In Cancun we went to the Via Campasina Camp, where the six caravans united with nearly 2,000 people. We stayed in a tent city. There were meetings and panels with people from different movements and daily actions, including at the World Bank and at Green Spaces where CEOs and industry bosses were meeting.

WW: Did you have an impact on the meeting?

CL: Yes, we had people inside with credentials as well as outside. We commemorated Lee, the Korean farmworker who committed suicide at World Trade Organization meeting in 2003. There was discussion of the Cochabamba Accords that came out of the Rights of Mother Earth Conference held in April in Bolivia and against carbon trading, carbon sinks, and the U.N.’s REDD plan (Reduced Emissions from Deforestation and Forest Degradation).

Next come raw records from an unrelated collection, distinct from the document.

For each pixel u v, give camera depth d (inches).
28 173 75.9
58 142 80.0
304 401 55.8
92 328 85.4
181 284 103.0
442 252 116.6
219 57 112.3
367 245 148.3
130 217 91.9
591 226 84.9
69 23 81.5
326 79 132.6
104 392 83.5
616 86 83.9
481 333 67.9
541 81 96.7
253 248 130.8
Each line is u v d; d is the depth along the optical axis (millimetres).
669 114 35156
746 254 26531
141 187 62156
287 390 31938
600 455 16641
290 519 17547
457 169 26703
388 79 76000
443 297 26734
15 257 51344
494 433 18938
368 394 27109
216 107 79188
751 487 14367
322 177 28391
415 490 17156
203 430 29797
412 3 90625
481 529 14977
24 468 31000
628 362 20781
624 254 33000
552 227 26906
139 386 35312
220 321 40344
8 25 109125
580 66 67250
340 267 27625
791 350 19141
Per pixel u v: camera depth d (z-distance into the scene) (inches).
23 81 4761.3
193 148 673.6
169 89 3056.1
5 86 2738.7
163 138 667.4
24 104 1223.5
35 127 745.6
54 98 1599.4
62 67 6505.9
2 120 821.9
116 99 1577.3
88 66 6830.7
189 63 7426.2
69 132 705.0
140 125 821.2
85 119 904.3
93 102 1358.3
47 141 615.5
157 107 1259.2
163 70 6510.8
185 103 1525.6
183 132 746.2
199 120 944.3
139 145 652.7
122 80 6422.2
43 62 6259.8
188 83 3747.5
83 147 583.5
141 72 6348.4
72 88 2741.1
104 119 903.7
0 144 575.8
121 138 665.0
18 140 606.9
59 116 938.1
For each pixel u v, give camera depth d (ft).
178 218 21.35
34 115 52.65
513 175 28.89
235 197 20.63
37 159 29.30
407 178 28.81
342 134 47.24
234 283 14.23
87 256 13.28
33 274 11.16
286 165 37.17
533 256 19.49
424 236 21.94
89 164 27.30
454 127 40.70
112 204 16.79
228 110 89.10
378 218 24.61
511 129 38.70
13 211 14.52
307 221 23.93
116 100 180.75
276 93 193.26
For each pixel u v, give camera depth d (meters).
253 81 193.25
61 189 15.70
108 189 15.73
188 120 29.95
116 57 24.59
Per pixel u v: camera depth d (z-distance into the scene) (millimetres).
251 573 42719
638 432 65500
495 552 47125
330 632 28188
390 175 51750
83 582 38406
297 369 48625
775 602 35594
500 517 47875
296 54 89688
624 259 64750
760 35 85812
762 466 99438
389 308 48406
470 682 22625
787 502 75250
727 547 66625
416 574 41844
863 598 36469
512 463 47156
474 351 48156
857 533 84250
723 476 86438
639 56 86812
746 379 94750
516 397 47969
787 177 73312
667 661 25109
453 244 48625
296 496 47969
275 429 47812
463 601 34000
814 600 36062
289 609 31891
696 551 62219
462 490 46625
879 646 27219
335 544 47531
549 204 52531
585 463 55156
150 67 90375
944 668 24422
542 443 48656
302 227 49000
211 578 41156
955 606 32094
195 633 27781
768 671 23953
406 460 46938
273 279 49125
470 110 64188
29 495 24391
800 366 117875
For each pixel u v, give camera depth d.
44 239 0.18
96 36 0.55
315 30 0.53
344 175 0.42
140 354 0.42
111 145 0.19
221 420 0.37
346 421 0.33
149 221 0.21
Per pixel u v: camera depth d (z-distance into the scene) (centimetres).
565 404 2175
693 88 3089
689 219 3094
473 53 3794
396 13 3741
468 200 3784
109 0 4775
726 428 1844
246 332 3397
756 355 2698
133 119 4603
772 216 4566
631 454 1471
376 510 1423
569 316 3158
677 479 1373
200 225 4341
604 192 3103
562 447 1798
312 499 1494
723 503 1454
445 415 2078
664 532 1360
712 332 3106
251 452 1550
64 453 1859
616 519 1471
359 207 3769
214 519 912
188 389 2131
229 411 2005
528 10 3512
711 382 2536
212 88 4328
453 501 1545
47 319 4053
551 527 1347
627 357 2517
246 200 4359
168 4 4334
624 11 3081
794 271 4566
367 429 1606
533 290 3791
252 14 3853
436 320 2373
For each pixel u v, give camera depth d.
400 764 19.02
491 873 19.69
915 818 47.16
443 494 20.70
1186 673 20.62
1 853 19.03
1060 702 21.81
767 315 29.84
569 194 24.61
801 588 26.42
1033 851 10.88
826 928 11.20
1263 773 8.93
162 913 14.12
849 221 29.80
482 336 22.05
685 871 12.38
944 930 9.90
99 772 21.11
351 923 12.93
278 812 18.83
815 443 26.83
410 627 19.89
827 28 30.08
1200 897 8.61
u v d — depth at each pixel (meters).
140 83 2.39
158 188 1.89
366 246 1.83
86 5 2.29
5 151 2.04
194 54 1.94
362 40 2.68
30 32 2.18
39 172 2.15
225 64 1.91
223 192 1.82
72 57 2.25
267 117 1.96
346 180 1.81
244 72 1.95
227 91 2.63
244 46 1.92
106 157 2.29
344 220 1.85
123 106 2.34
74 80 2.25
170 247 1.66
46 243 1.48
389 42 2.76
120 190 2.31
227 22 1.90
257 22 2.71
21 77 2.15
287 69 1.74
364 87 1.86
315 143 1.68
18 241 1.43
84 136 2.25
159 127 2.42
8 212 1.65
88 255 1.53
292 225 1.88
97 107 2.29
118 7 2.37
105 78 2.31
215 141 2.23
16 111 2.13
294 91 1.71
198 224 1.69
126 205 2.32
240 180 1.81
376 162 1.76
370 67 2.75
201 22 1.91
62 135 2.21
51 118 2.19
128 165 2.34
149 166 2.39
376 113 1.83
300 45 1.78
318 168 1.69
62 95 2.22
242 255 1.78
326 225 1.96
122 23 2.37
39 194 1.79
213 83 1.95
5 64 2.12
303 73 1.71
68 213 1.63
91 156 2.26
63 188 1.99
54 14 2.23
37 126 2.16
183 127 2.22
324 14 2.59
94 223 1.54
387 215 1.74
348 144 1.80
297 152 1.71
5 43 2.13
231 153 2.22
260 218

The REDD plan includes the right to buy clean air. Negotiators go into clean communities and undeveloped places, and they buy communities’ carbon credits. They then force people to move out of their communities. Corporations get the right to pollute more where they already are, surpassing their parts-per-million pollution rate. REDD is promoting dams and flooding and displacing many communities.

WW: Were there people there other than from Mexico and the U.S.?

CL: Yes, there were people resisting with us from Dakar, Copenhagen, China, India, Japan, Korea and from all continents, including Latin America, Africa and Europe, and they represented many struggles. Dec. 7 was the Global Day of Action for the Rights of Mother Earth, Climate Justice and Life in respect for the Cochabamba Accords. We marched for six miles to ground zero where Lee committed suicide.

On Dec. 9 we hosted Evo Morales and other international diplomats at the Via Campesina camp to promote ALBA, the Latin American and Caribbean alternative to free trade.

WW: What was the main message you wanted the COP16 bosses to hear?

CL: That the capitalists, with their neoliberal agenda of globalization and transnational organizations, must stop their ways of making money, polluting and creating global warming. People are rising up and demanding alternative ways of finding energy, food sovereignty, an end to the displacement of Indigenous nations and calling for working class people to unite. So-called “free trade” and borders are creating divisions. There must be connections to the immigrant rights movement and grassroots mobilizing.